List every researcher the passage on configuration structures names by surname.

(Text segment Opens)

The configuration structures of \cite{GG90} were required
to satisfy several requirements, due to \cite{Wi87a}, ensuring that
they could be obtained as the families of finite configurations of
event structures, namely
\begin{itemise}
\item all configurations are finite ({\em finitariness}),
\item $C$ contains the empty configuration ({\em rootedness}),
\item $C$ is closed under nonempty bounded unions ($\nbbigcup$),
\item and for any two distinct events occurring in a configuration there
is a subconfiguration containing one but not the other ({\em
coincidence-freeness}).
\end{itemise}
In the present paper a more expressive kind of configuration
structure is considered, not bound by these requirements. Many of our
results however concern finitary rooted configuration structures. A
further generalisation of this model was previously proposed by {\sc
Pinna \& Poign\'e} \cite{PP95}. Their {\em event automata} are rooted
finitary configuration structures together with a transition relation
between the configurations.
Our configuration structures are, up to isomorphism, the {\em
extensional Chu spaces} of {\sc Gupta \& Pratt} \cite{GP93,Gup94,Pr94a}. It
was in their work that the idea arose of using the full generality of such
structures in modelling concurrency. It should be noted however
that the computational interpretation in \cite{GP93,Gup94,Pr94a}
differs slightly from that in \cite{NPW81,Wi87a,GG90,PP95}.

(Text segment Closes)
(Excerpted data Opens)

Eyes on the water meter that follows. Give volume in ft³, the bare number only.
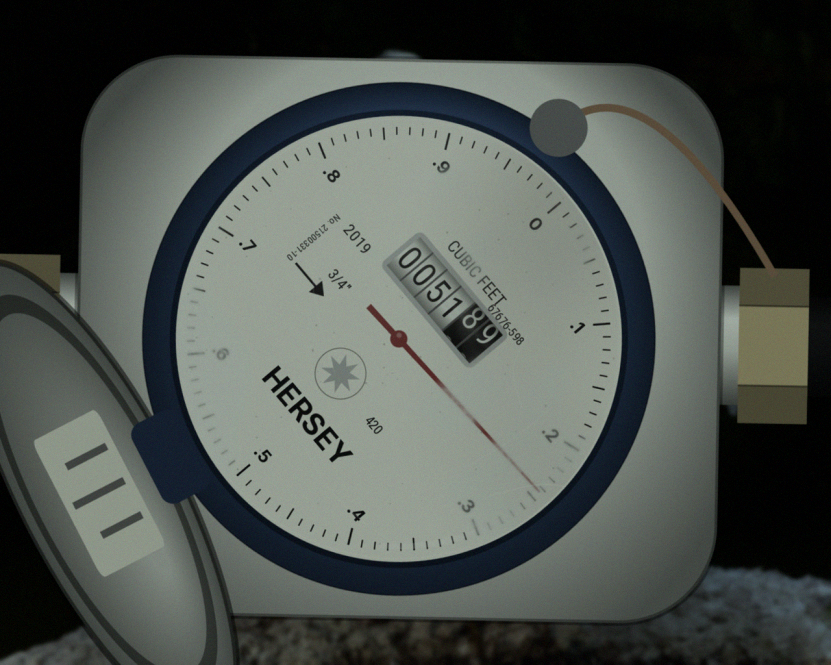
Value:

(Excerpted data Closes)
(Excerpted data Opens)

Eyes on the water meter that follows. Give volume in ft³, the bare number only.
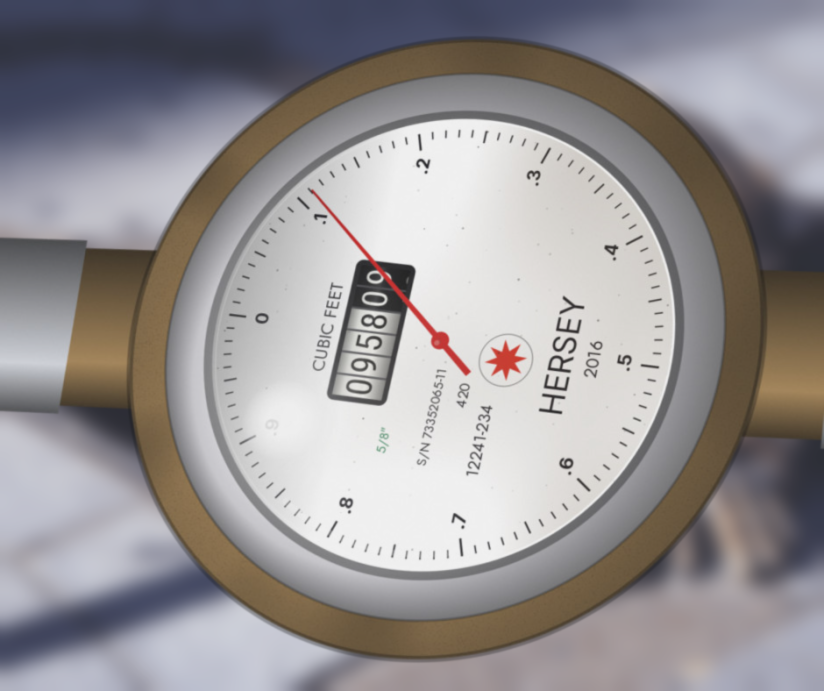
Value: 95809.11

(Excerpted data Closes)

> **Solved problem**
Pinna, Poigné, Gupta, Pratt